Actually reading Mastering Emacs has been on my todo list for longer than I want to admit.

classichasclass

I've used vi for decades, mostly because I can't remember how to exit.

itamarst

At some point I expect to show my daughter emacs, and when she responds in confusion and horror explain that "The tradition of all dead generations weighs like a nightmare on the brains of the living." I'm sure it'll go over well.

dasnacl

I have flip-flopped between doom and (n)vim back and forth, but have "recently" mostly settled with neovim. Key issues for me while using emacs - and it is somehow hilarious to say - is pain to maintain. Upgrading doom frequently left me with only the nuclear option of completely reinstalling due to out-of-sync packages. Sure, I could've fixed it less "noob"y, but at some point you just stop caring and want your stuff to work. Can't afford configuration breakage and heavy editor-dependency when there is work to do. Though, I do miss org-mode and just overall navigation in emacs.

Whenever I tried any of the more "modern" solutions, say VSCode, CLion or whatever, I have the same issue - and more! Now, I have to click around awkwardly instead of plain keyboard navigation, because they don't properly implement accessibility features. "vim" motions is a crippled version of the true thing.

Why neovim nowadays? It just works. Honestly, could say the same about emacs nowadays if I'd just spent 2 mins asking a coding agent to fix my config... oh well (:

mond

helix gang rise up

(plugins any year now)

cryptix

Yup! I switched to it like about two years ago because I didn’t like vims rendering and was f**ed up with electron/vscode likes.

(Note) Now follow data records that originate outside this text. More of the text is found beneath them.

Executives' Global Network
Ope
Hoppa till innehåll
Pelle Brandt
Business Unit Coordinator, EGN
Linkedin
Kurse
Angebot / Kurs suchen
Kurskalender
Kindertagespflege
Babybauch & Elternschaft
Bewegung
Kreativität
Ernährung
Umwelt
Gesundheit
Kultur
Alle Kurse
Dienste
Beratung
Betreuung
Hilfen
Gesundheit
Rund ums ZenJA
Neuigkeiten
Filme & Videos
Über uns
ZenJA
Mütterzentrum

I got hooked on avy and some jumping plugins but what really made me stick and still is my main driver for code changes, is magit.

kablamooo

Yes, me. But I’m probably not that common. I deal with a client at work that their entire business involves leveraging very large csv files and apparently nobody there seems to know how to open or review data in a 1gb file. They don’t even know what the head command is to give me the headers of a csv.

alemi

Just switched to -nw after many years of X/GUI. Using the Pgtk version only for doing presentations.

facundoolano

Yes, turning 10 years as an Emacs user

duncan_bayne

For decades now. No plans to change.

untrusem

All day, everyday :D

meain

I have been using Emacs for about a decade. The best part about Emacs is its malleability. Using something like Doom kinda take a hit on it, but still way better than VSCode or other editors. I am Vim to Emacs convert from the pre Neovim era and have been happy with Emacs since. In addition, now that we can ask LLMs can work with Emacs, I can ask an AI to fix any minor inconveniences that I have in my Editor and we are good.

Let me give you a small example. I wanted to update the order in which files show up in the file picker. Here is a small set of rules I wanted to apply:

I could easily do this within Emacs with a couple of lines of elisp to hook into the file sorting logic and modify it in the running Emacs instance. Even better, I could explain this much to an LLM, give it emacsclient to evaluate elisp and I have it in 5minutes without even looking at the code. If you had to do the same within VSCode, I'm assuming you have to develop a separate plugin, but then now you are likely also responsible for creating your own popup menu. And to test it, you now have to load another VSCode instance with the plugin loaded. I hope you get my point.

josef

A lot of the work I do would be almost impossible without Emacs. The custom modes I’ve written for editing my peculiar documents would be just a pain in any other editor.

ayushnix

I've been considering switching back to Emacs after using (neo)vim for almost a decade but I'm not convinced that Emacs has/will have a strong anti-LLM policy for development and contributions. It seems like the only thing holding back the GNU community from using LLMs is FSF's verdict about the copyright situation of LLM generated code and I view the impact of LLMs on the environment and their relationship with copyright as the two weakest arguments one can take against LLMs.

I don't want to invest hundreds or thousands of hours on my text editor ((neo)vim) only to discover that its developers are using LLMs.